Wladimir Putin im Fond einer Mercedes-Limousine

Derzeit lässt sich Wladimir Putin meist in einer gepanzerten Mercedes-Limousine chauffieren.

(Foto: AFP)

Statt gepanzerter Mercedes-Modelle will Russland künftig eigene Nobelkarossen im Staatsdienst einsetzen. Sie sollen Rolls Royce ähneln und über einen enorm starken "Zaren-Motor" verfügen.

Man darf Wladimir Putin eine gewisse Autoaffinität bescheinigen. Immer wieder sieht man ihn selbst am Lenkrad eines seiner Autos. Er soll zwei Oldtimer besitzen, darunter einen GAZ Wolga aus dem Jahr 1956, mit dem 2005 der damalige US-Präsident George W. Bush eine Runde drehen durfte.
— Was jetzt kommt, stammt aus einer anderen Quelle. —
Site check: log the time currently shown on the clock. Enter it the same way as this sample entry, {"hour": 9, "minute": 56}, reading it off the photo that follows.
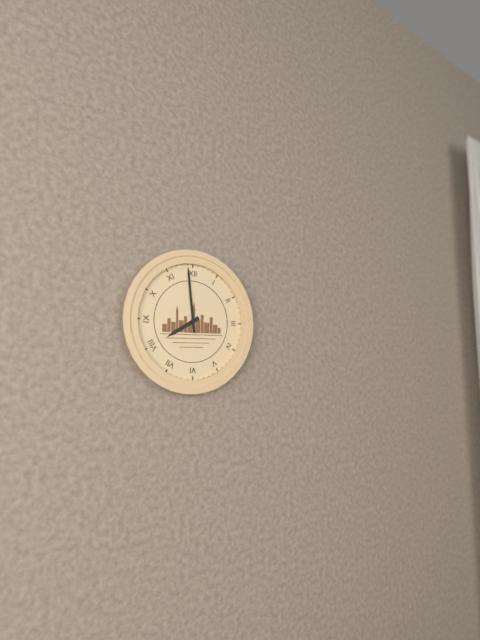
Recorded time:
{"hour": 7, "minute": 59}
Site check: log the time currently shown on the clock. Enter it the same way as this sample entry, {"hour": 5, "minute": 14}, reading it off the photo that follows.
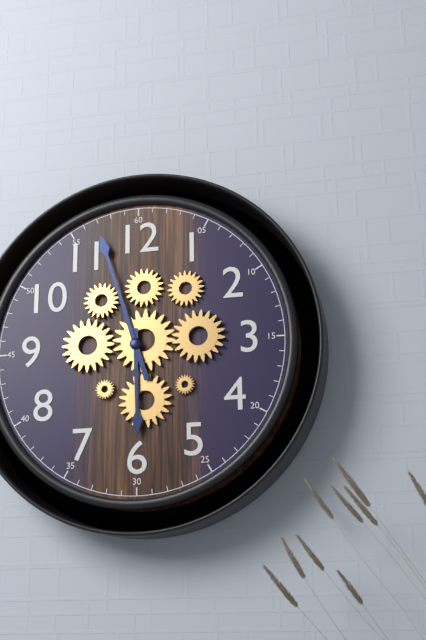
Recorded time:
{"hour": 5, "minute": 57}
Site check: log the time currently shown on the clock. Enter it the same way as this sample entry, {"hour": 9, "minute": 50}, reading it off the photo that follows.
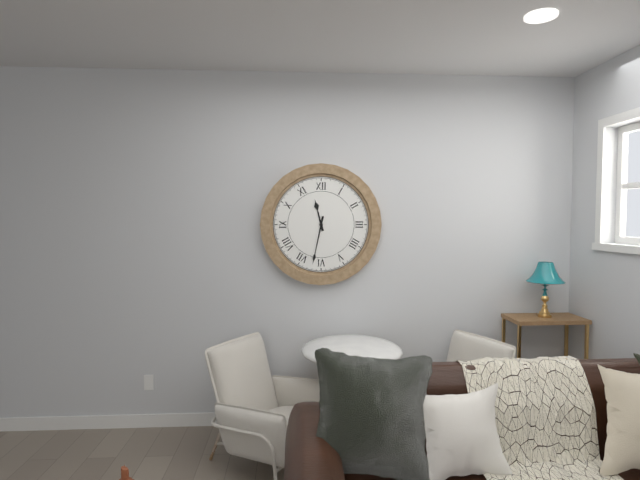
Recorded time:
{"hour": 11, "minute": 32}
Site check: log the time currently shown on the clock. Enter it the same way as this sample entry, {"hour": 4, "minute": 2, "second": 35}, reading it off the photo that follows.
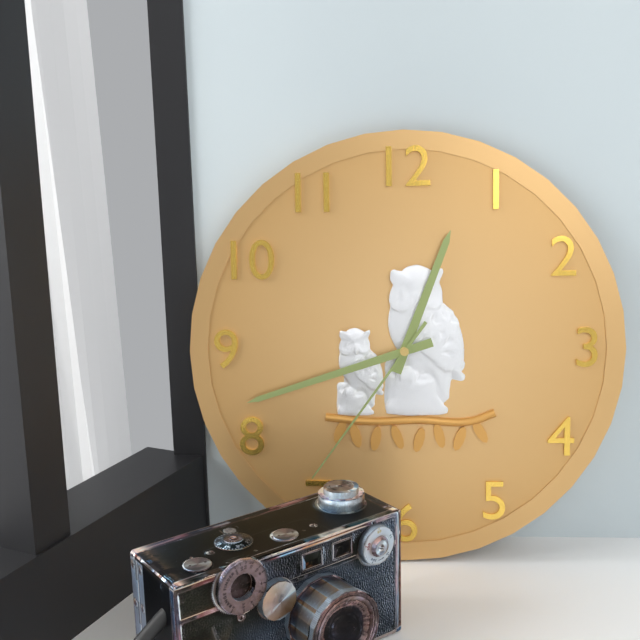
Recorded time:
{"hour": 12, "minute": 42, "second": 36}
Bei seinen Dienstwagen setzt Putin derzeit auf ein deutsches Fabrikat. Zu offiziellen Anlässen lässt er sich in einer gepanzerten und fast eine Million Euro teuren Mercedes-Limousine in der gestreckten Pullman-Version chauffieren. Zudem gehört ein Mercedes S 600 Guard, dessen Steuer er gern übernimmt, zum Fuhrpark.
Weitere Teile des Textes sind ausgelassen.